C'est La Nouvelle Fabrique de l'Histoire qui m'a mis la puce à l'oreille. Ils ont dédié leur semaine de radio aux brigands et bandits à l'occasion de la sortie de "Mesrine" sur les écrans, et ils ont parlé de "Un condé" de Yves Boisset (1972).
Je n'ai vu ni l'un ni l'autre, faute de trouver une copie DVD pour l'un et d'avoir le temps de passer au cinoche pour l'autre. Les rayons de ma petite filmothèque m'ont fourni en succédané, l'un après l'autre, "Un flic", de Jean-Pierre Melville, et "Max et les ferrailleurs", de Claude Sautet.
N'est-ce pas toujours un peu le même scénar' que ces vieux noirs du cru '70 nous offrent?
Déjà, c'est la ville, et il pleut toujours sous le roues de voitures et les semelles des passants glissant sur le macadam... Il fait plus souvent nuit que jour et la lumière est livide.

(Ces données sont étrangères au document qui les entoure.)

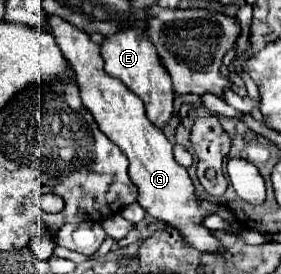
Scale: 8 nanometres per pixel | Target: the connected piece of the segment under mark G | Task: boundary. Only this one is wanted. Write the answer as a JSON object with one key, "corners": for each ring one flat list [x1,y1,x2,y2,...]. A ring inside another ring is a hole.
{"corners":[[50,16,50,28,56,36,56,44,62,50,64,58,70,62,76,84,80,88,82,104,92,112,98,128,126,154,130,160,128,174,130,180,138,186,138,204,152,218,162,220,164,224,180,230,184,242,196,248,198,252,220,252,220,240,202,226,206,218,206,210,200,208,200,198,196,198,194,184,184,166,180,166,172,156,172,144,166,140,164,132,154,126,144,112,144,104,136,94,132,94,118,78,112,78,104,72,104,60,100,56,98,44,90,40,90,36,76,26,64,22,62,18]]}

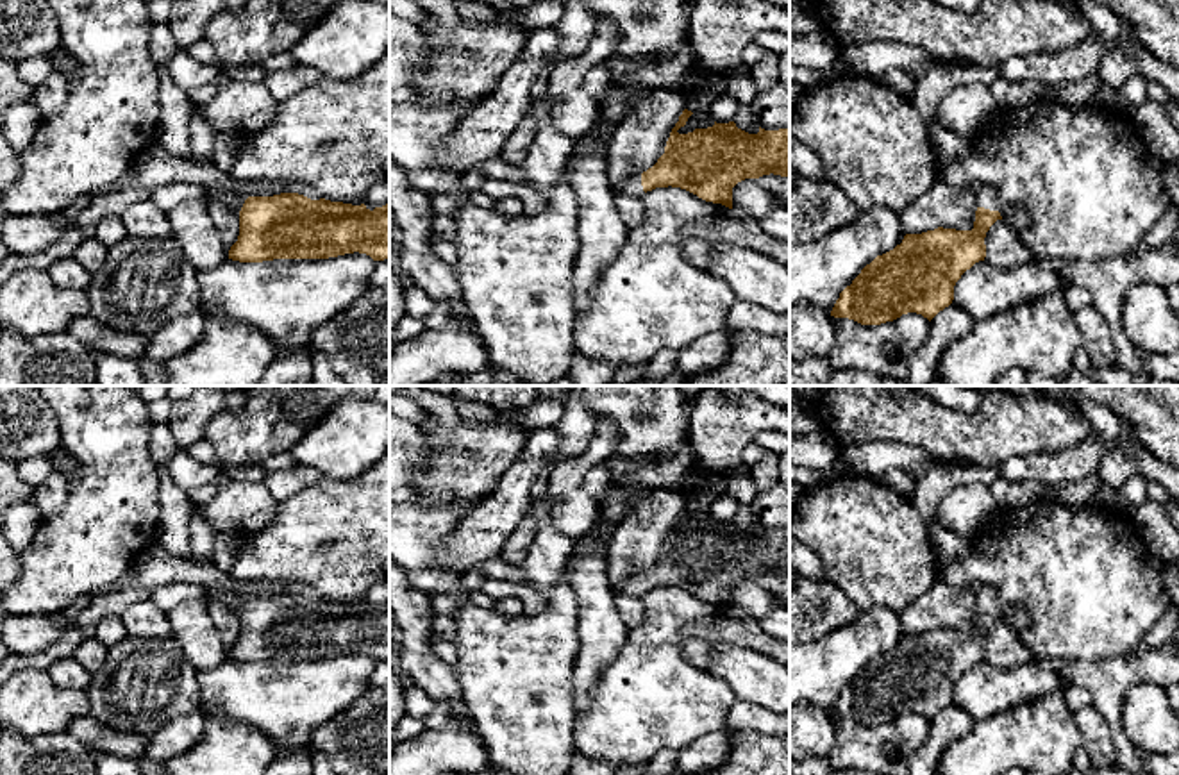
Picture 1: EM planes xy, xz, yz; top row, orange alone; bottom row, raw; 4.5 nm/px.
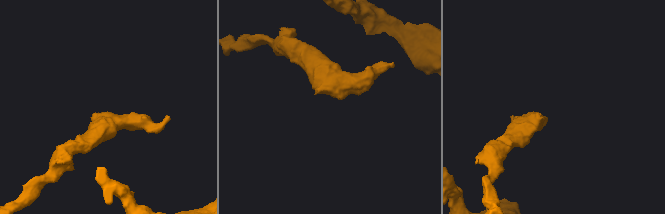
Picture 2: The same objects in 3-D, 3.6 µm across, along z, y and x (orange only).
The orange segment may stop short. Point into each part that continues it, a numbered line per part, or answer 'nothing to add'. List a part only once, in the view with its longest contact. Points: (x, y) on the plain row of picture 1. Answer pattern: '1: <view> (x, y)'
1: yz (986, 597)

Un Homme-Seul-Qui-Ne-Cause-Pas traque les méchants. A la fin on tire, beaucoup meurent - pas que les bandits. A peine si les balles épargnent la jolie plante des trottoirs qui, seule présence féminine, a traversé l'écran plein d'hommes. La limite entre bons et méchants s'estompe et le goût est amer.

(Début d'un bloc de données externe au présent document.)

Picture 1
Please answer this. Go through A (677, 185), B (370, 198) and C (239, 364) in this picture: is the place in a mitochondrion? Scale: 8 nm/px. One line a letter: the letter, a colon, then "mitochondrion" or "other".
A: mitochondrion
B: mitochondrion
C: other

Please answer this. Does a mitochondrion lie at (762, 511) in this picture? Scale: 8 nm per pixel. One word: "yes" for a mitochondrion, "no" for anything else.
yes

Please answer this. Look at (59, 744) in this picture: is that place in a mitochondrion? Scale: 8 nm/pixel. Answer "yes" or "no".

"Un flic" fut un bide dans les salles, Melville ne s'en remit pas. C'est vrai que son film exige de la patience et toute la passion du genre pour se laisser regarder. A l'encontre de l'image joviale qu'il promène sur nos écrans télé aujourd'hui, Alain Delon est glacial dans cette pellicule, les gouttes de pluie givrent lorsqu'elle touchent son imper'. De longues minutes passent sans dialogues lorsque les truands, finalement pas odieux, mais pas sympathiques non plus, s'évertuent à réussir des coups impossibles. Catherine Deneuve est une comète froide sur fond de night-club.

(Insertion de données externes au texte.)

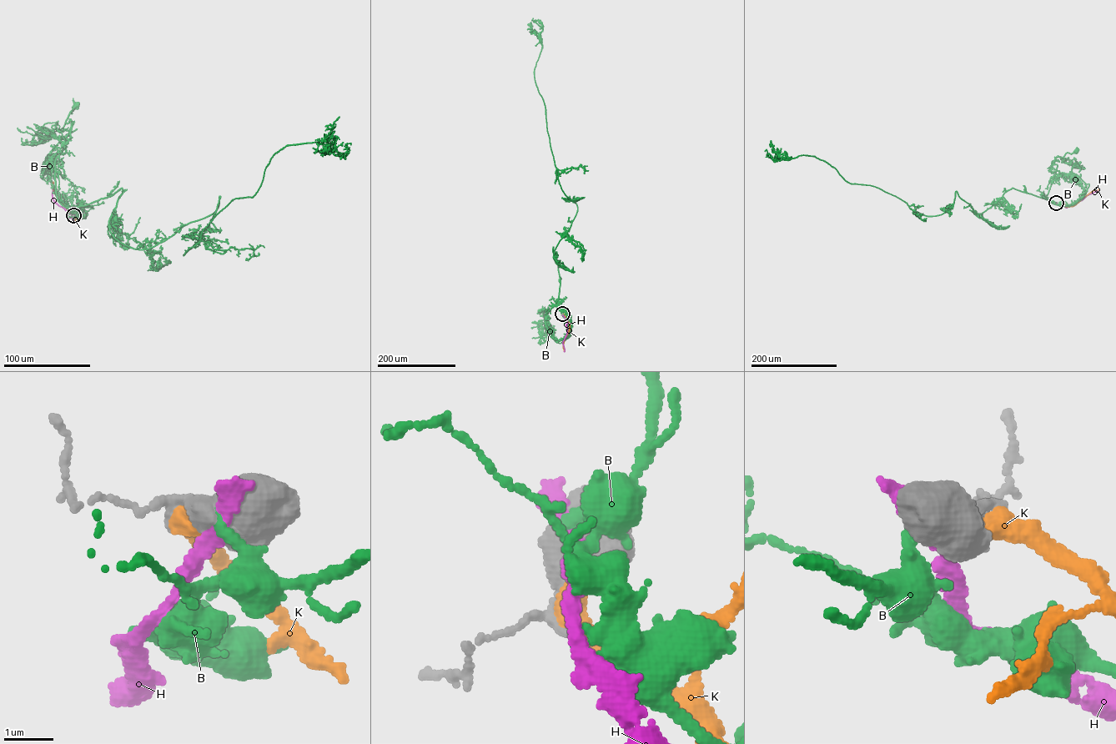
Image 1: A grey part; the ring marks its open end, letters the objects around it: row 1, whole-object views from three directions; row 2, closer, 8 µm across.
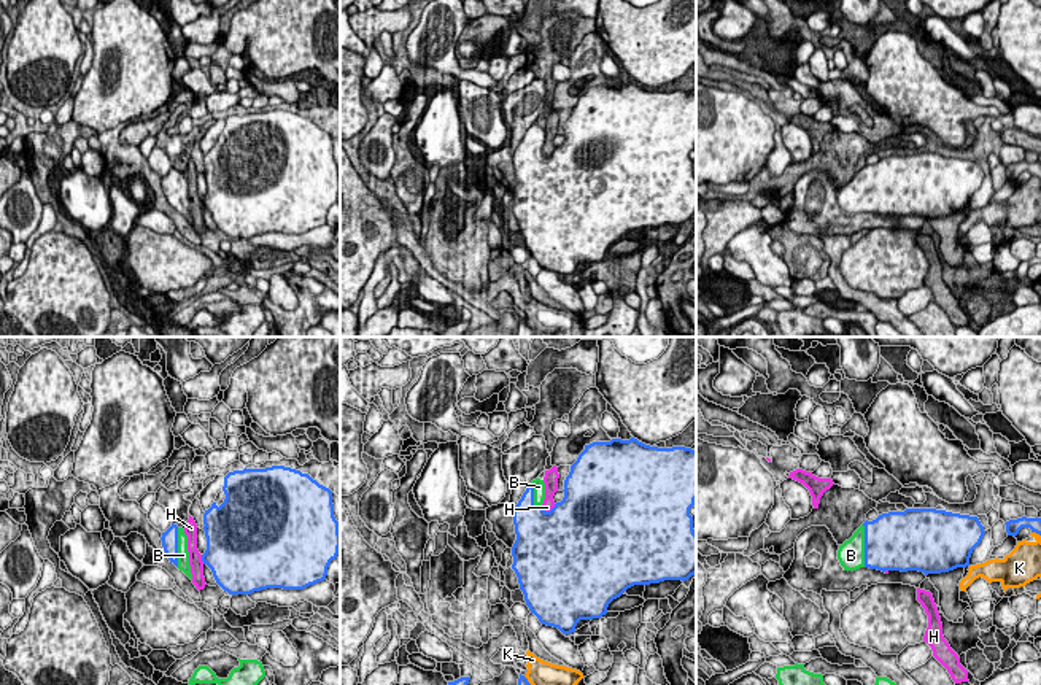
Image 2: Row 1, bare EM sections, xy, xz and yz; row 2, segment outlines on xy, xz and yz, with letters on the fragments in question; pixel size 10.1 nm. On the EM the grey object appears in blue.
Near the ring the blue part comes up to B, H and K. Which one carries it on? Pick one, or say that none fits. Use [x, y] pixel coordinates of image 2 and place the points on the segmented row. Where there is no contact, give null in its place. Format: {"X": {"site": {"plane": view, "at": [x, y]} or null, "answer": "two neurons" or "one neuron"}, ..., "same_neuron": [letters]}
{"B": {"site": {"plane": "yz", "at": [865, 545]}, "answer": "one neuron"}, "H": {"site": {"plane": "xz", "at": [547, 512]}, "answer": "two neurons"}, "K": {"site": {"plane": "xz", "at": [526, 681]}, "answer": "two neurons"}, "same_neuron": ["B"]}

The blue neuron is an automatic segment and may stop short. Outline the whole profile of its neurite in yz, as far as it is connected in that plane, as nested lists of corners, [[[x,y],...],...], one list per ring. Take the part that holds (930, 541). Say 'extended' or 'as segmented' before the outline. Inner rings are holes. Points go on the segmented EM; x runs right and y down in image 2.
extended; [[[906,509],[865,521],[839,545],[844,571],[919,571],[925,575],[969,566],[985,531],[977,517],[936,509]]]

Une émotion profonde, au contraire, dans "Max..." de Claude Sautet. Michel Piccoli est aussi méchamment distant que Delon dans son obsession de justice, mais il a une vie intérieure et c'est la passion qui le bouge - voir la folie froide. Très touchante pute au grand coeur que Romy Schneider, d'autre part, la petite reine des truands de banlieue. L'intrigue est serrée ici, une tragédie se noue sans issue, quitte à...
Les deux films finissent dans les rues frigides autour de l'Etoile. Mais alors que Melville traine de façon assez convenue dans les lieux sans visage du voyage, les voitures et les trains, Sautet fait un petit bijou de portrait de la banlieue. Son Nanterre ouvrier habité de petits malfrats dans leurs apparts' soixante-dix est parfait.